**ZADANIA DO WYKONANIA:**
[a] Przepisz dokładnie fragment tekstu o ogrodzie i budowie osiedla. Zacznij od miejsca ze słowami „To w końcu kilkadziesiąt”, a skończ po słowach „i ciepłe myśli.”.
[b] Jakie sklepy wymienia tekst o ogrodzie i budowie osiedla jako cel jutrzejszego wyjazdu do Warszawy?
[c] Dopisz dalszy ciąg tekstu o ogrodzie i budowie osiedla, zaczynając zaraz po jego ostatnim zdaniu.

**PODANY TEKST:**
# # # #

Zobaczymy, czy te przesadzane się przyjmą.
Efekt wcale mnie nie zadowala. Bo nie tak miało to wyglądać, poza tym szkoda tej przestrzeni którą teraz widać, a którą potem zasłonią te iglaki.

Wszystko mnie dzisiaj boli, czuję każdy mięsień i każdą kosteczkę, forma po zimie skandaliczna.
A jutro jedziemy do Warszawy, M. służbowo, a ja poszaleć po OBI, Castoramie, Praktikerze, oczywiście wszystko do ogrodu.

Nic to, jeśli chociaż ze dwa sezony będzie spokój, to już dobrze.
To w końcu kilkadziesiąt letnich ciepłych wieczorów, zachodów słońca, kilkadziesiąt poranków z ptakami drącymi się w olszynach, zanim je wytną.
Wystarczy, by zapamiętać i we wspomnieniach przywoływać, mając już przed oczyma betoniary, kopary i metalowe żurawie.

A dziś słońce świeci, na niebie klucze żywych żurawi, zaczynają kwitnąć prymulki, pięknie jest....buziaki wszystkim :)

UlaB
01-04-2009, 11:24
:( nieładnie to wygląda... dlaczego nie jestem zaskoczona postawą władz gminy :roll:


Dziewczyny, dziękuję za pocieszenie, wiosnę i ciepłe myśli.
Ja się nie poddałam, chcę umówić się z jakimś prawnikiem, zasięgnąć opinii, nie chcę się pozbawiać resztki nadziei.

Tolu, jaksi czas temu na naszym forum GW byl dluuuugi watek na temat pewnego developera - chodzilo o szeregowki i jak robili w konia klientow. Wiem, ze jakis bialostocki prawnik byl wsrod poszkodowanych i byl jednym z prowadzących sprawe ze strony psozkodowanych. Firma, ktora wtedy oglosila upadlosc, zostala przejeta przez jedną ze spolek dewelopera, ktory ma Wam za plotem budowac te osiedle i w tej chwili buduja osiedle szeregowek pod nowym szyldem. I teraz kwestia taka - czy ten poszkodowany prawnik jest powiązany z deweloperem czy prost przeciwnie. Bo jesli to drugie, to czlowiek jest dobrze zorienotwany i nie ma koligacji z "Waszym" deweloperem" a to moze oznaczac ze bylby odpowiadnią osobą do zajęcia sie tą sprawą, nie sądzisz? Tylko jak go znaleźć....

braza
01-04-2009, 11:40
Idź do prawników, jak nie u siebie, to poszukaj dalej, skrzyczcie się z sąsiadami, i "kupa mości panowie, bo kupy nikt nie ruszy"!! Jak to mawiał nasz stary trener Górski: "Póki piłka w grze..." - dopóki nie zaczęli, to jest szansa!!!!
Wspieram Cię cały czas duchowo!!!!!

tola
01-04-2009, 11:46
UlaB, dzięki za te informacje, trzeba to będzie sprawdzić.
Choć nie napawa optymizmem to, co piszesz. Oni wiedzą jak mają zagrać, by zrobić to, na czym im zależy.
A nam takie sposoby nawet się nie śnią.

# # # #

**ZEBRANY MATERIAŁ:**

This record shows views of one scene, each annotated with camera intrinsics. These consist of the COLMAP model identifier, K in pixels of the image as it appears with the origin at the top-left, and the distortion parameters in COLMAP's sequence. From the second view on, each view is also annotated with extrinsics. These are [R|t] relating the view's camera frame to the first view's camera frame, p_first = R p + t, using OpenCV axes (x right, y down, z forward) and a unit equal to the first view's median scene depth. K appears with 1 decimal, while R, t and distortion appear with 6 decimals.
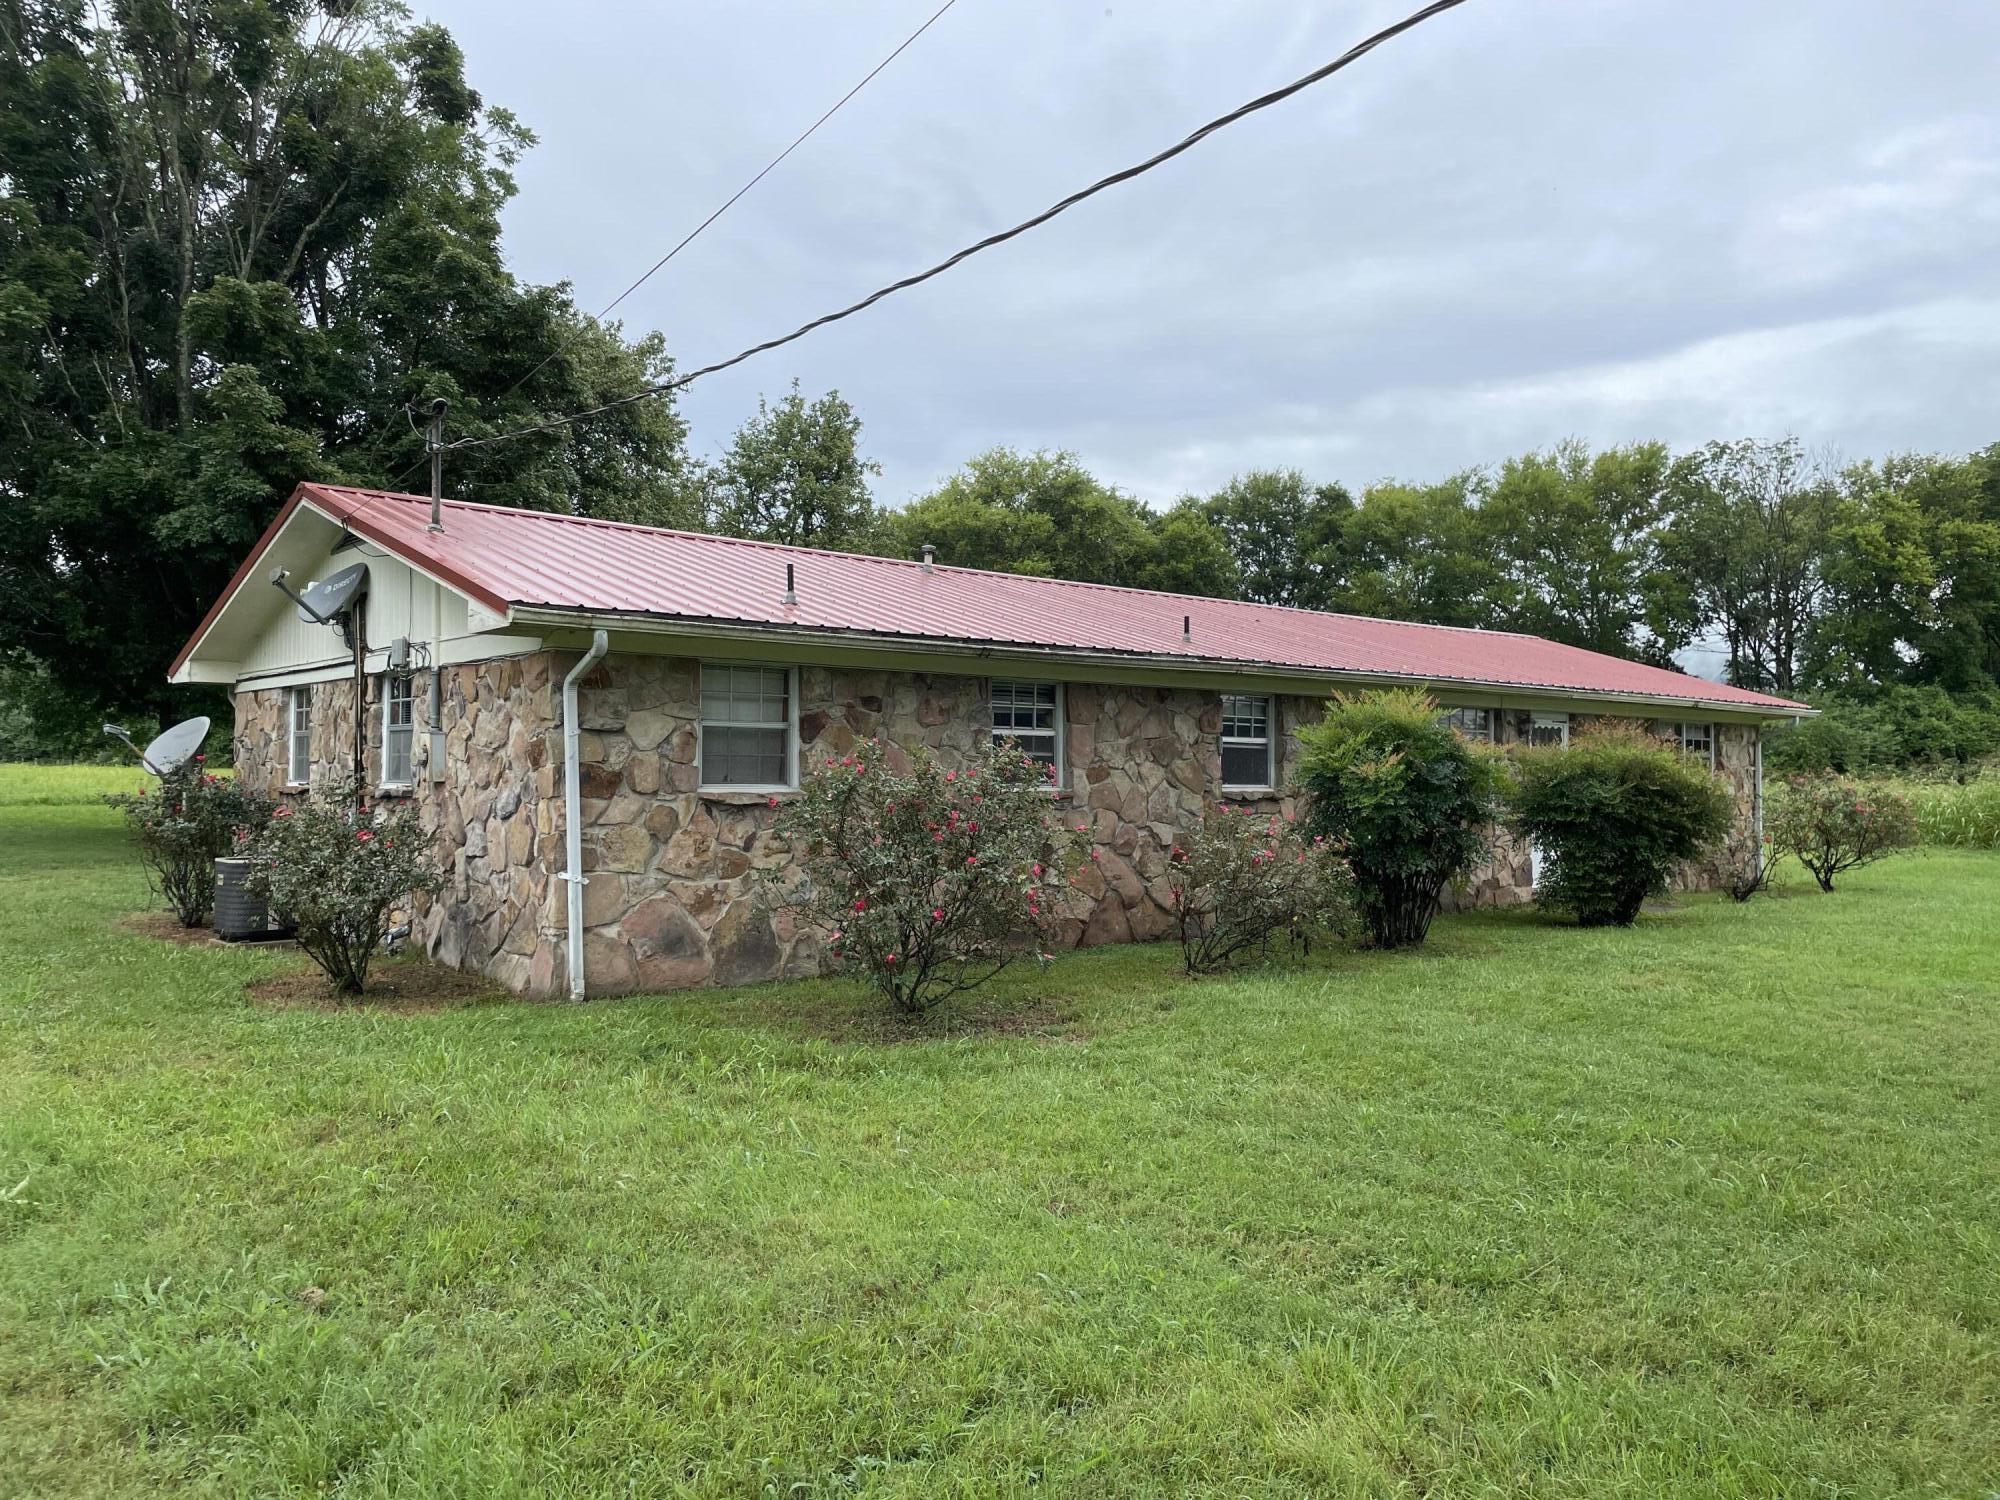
lens RADIAL K [[1509.2, 0, 1000.0], [0, 1509.2, 750.0], [0, 0, 1]] dist [0.000101, -0.001112]
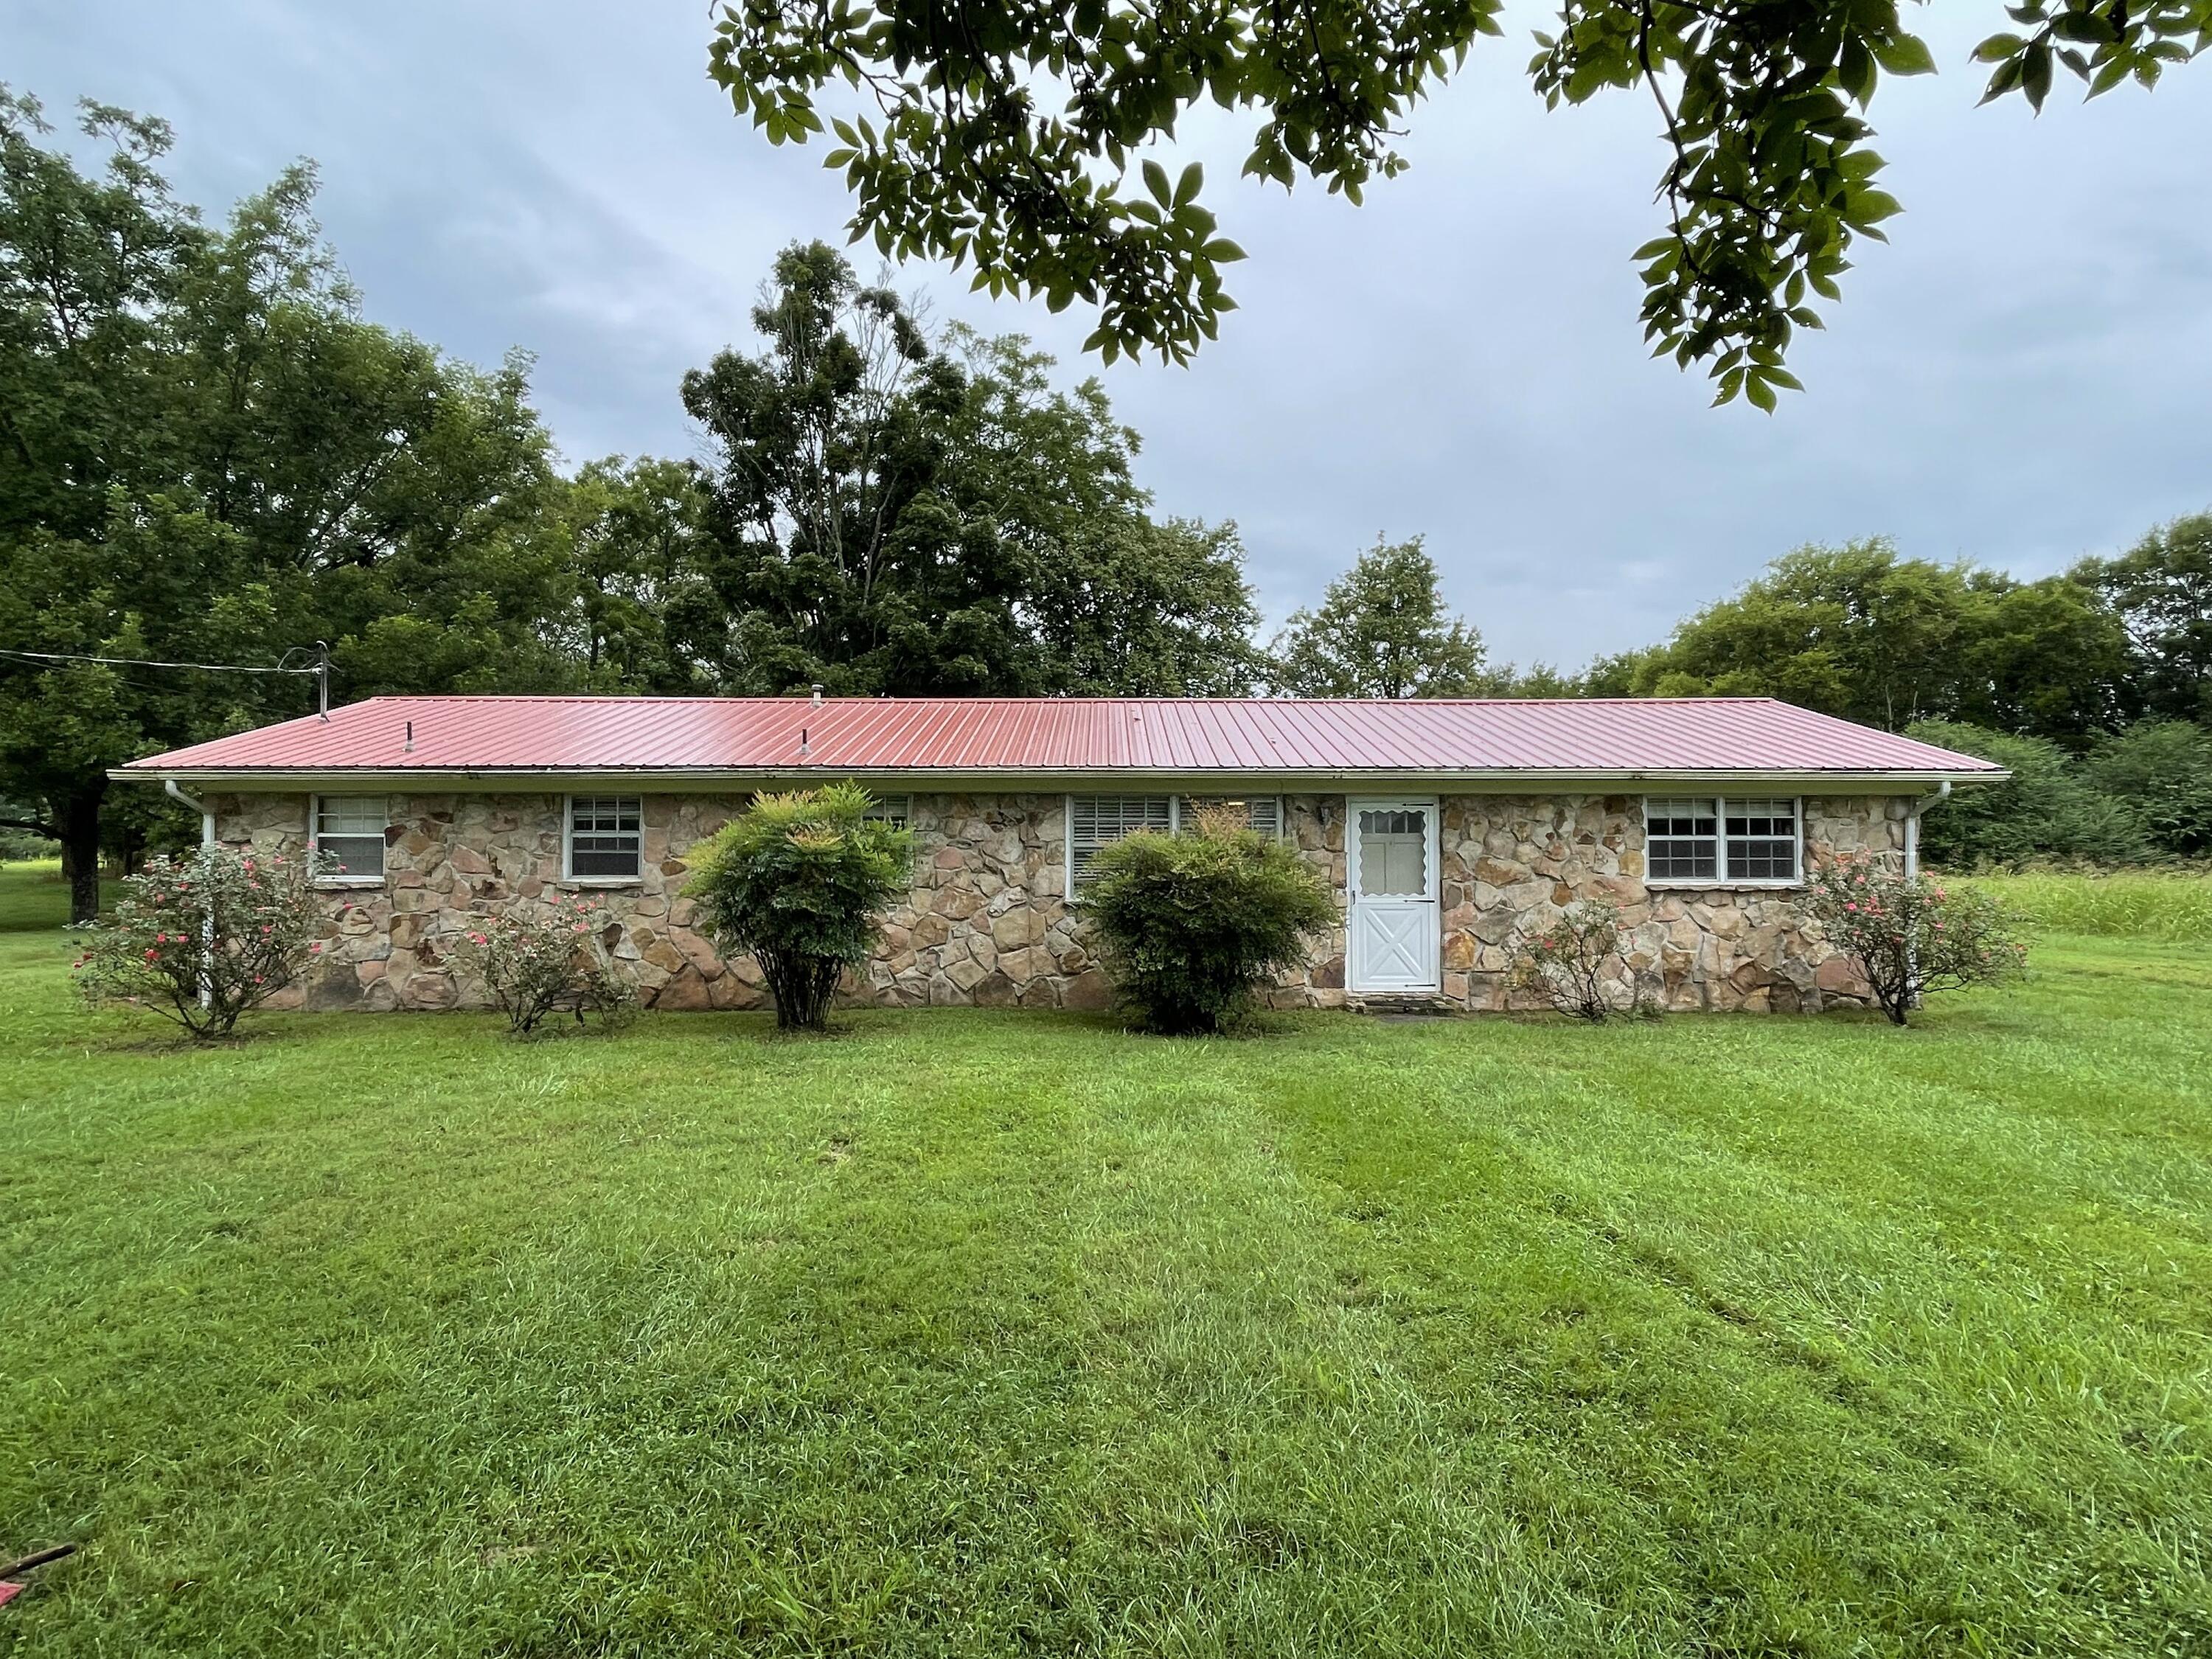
lens RADIAL K [[1168.1, 0, 1106.0], [0, 1168.1, 829.5], [0, 0, 1]] dist [0.000675, 0.000247]
pose [[0.743104, -0.025097, -0.668705, 1.058064], [0.015035, 0.999670, -0.020811, 0.011340], [0.669007, 0.005411, 0.743236, 0.598454]]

# # # #

**ODPOWIEDZI DO ZADAŃ:**
[a]
To w końcu kilkadziesiąt letnich ciepłych wieczorów, zachodów słońca, kilkadziesiąt poranków z ptakami drącymi się w olszynach, zanim je wytną.
Wystarczy, by zapamiętać i we wspomnieniach przywoływać, mając już przed oczyma betoniary, kopary i metalowe żurawie.

A dziś słońce świeci, na niebie klucze żywych żurawi, zaczynają kwitnąć prymulki, pięknie jest....buziaki wszystkim :)

UlaB
01-04-2009, 11:24
:( nieładnie to wygląda... dlaczego nie jestem zaskoczona postawą władz gminy :roll:


Dziewczyny, dziękuję za pocieszenie, wiosnę i ciepłe myśli.

[b] OBI, Castorama i Praktiker.

[c]
tola
01-04-2009, 11:47
Braza, bez prawnika ani rusz, jesteśmy traktowani jak infantylny motłoch.
A to mi się baaardzo nie podoba :evil:

Sloneczko
01-04-2009, 11:53
Bo jesli to drugie, to czlowiek jest dobrze zorienotwany i nie ma koligacji z "Waszym" deweloperem" a to moze oznaczac ze bylby odpowiadnią osobą do zajęcia sie tą sprawą, nie sądzisz? Tylko jak go znaleźć....

Poszukaj tego wątku przez wyszukiwarkę na GW. Ja spróbowałam tak: http://tiny.pl/bzx2 , ale reszta należy do Ciebie :)

Ivonesca
01-04-2009, 12:08
Tola - widzę, że choć troszkę wróciłą radość życia i oczekiwania na wiosnę :-)
mam nadzieję, że uda się Wam jeszcze coś zwojować - trzymam kciuki i pozdrawiam serdecznie :-)

Iwuś
01-04-2009, 12:21
To straszne co chcą Wam zrobić :o :o :o :o :evil: Brak słów...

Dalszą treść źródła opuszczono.